Dans la petite commune où elle avait ouvert son cabinet de médecin généraliste, il n’y avait pas beaucoup de concurrence. Rapidement, elle s’était ainsi constituée une clientèle bourgeoise qui, été comme hiver, lui assurait de confortables revenus. Car chaque saison amène à un médecin son lot de malades chroniques.

 Peu à peu, elle commença à regarder avec suspicion ses patients les plus pauvres. Ceux-là ne venaient la consulter que lorsque leur état de santé était vraiment critique. Ils lui déballaient alors une kyrielle de symptômes, ce qui, bien sûr, rallongeait le temps moyen – 10 minutes – de ses consultations. Comment lutter contre ces dérives qui se traduisaient par un réel manque à gagner à la fin de la journée?  

C’est ainsi qu’un matin, on pût lire sur sa porte que le prix d’une consultation doublerait au-delà de deux symptômes exposés.
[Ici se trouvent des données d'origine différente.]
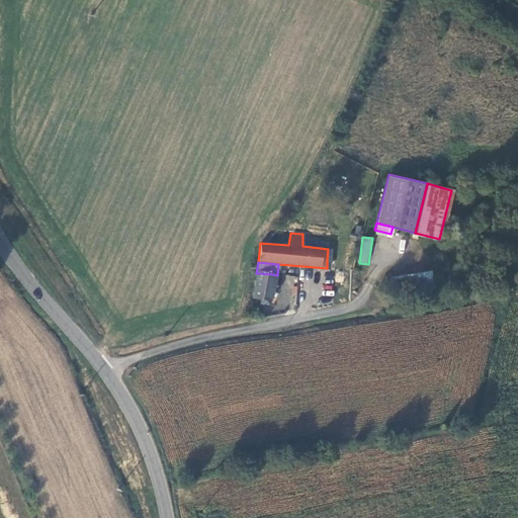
[(429,270),(391,277),(394,291),(432,284),(429,270)]
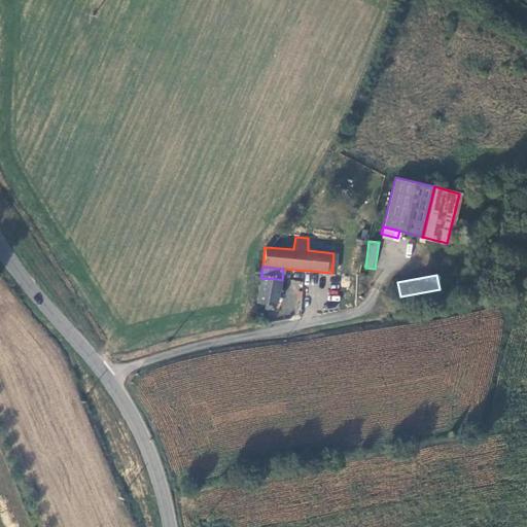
[(260,278),(257,304),(266,305),(266,309),(272,310),(272,306),(275,306),(277,279),(260,278)]
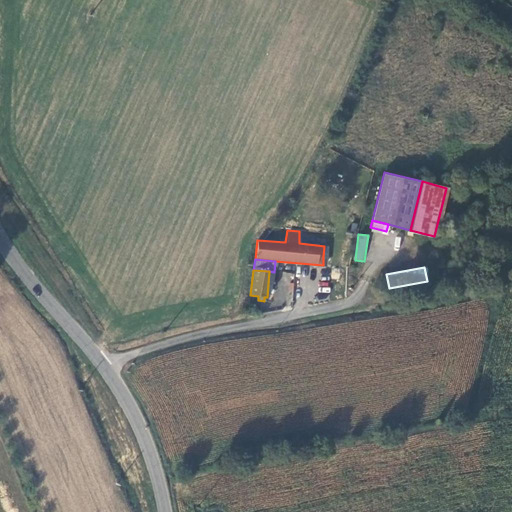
All buildings are outlined.
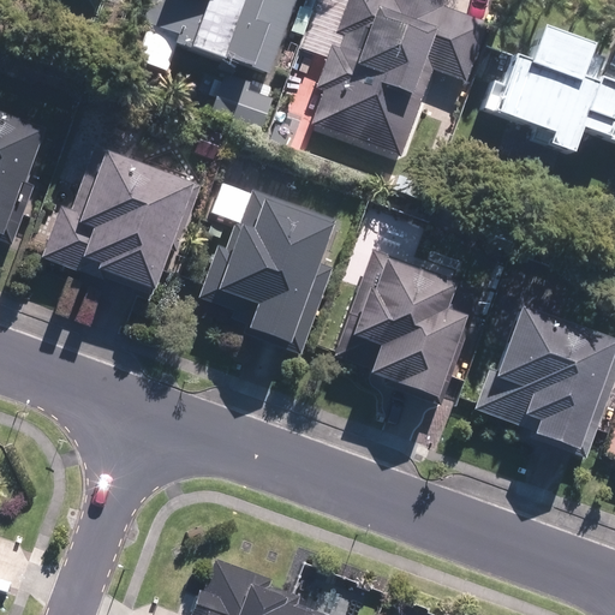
[(267,76),(293,0),(178,0),(165,39),(267,76)]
Une façon de dire qu’ici, on ne traitait pas les cas désespérés, mais seulement les patients qui avaient l’élégance de n’être que modérément malades, afin de ne pas retarder le bon déroulement des consultations. Time is money.

Oublié le serment d’Hippocrate – un Grec ancien d’ailleurs complètement dépassé par les nécessités modernes.

Jusqu’à ce qu’une de ses patientes, un peu moins complaisante que les autres, ait la bonne idée d’informer l’Ordre des Médecins sur le barème de cette généreuse praticienne.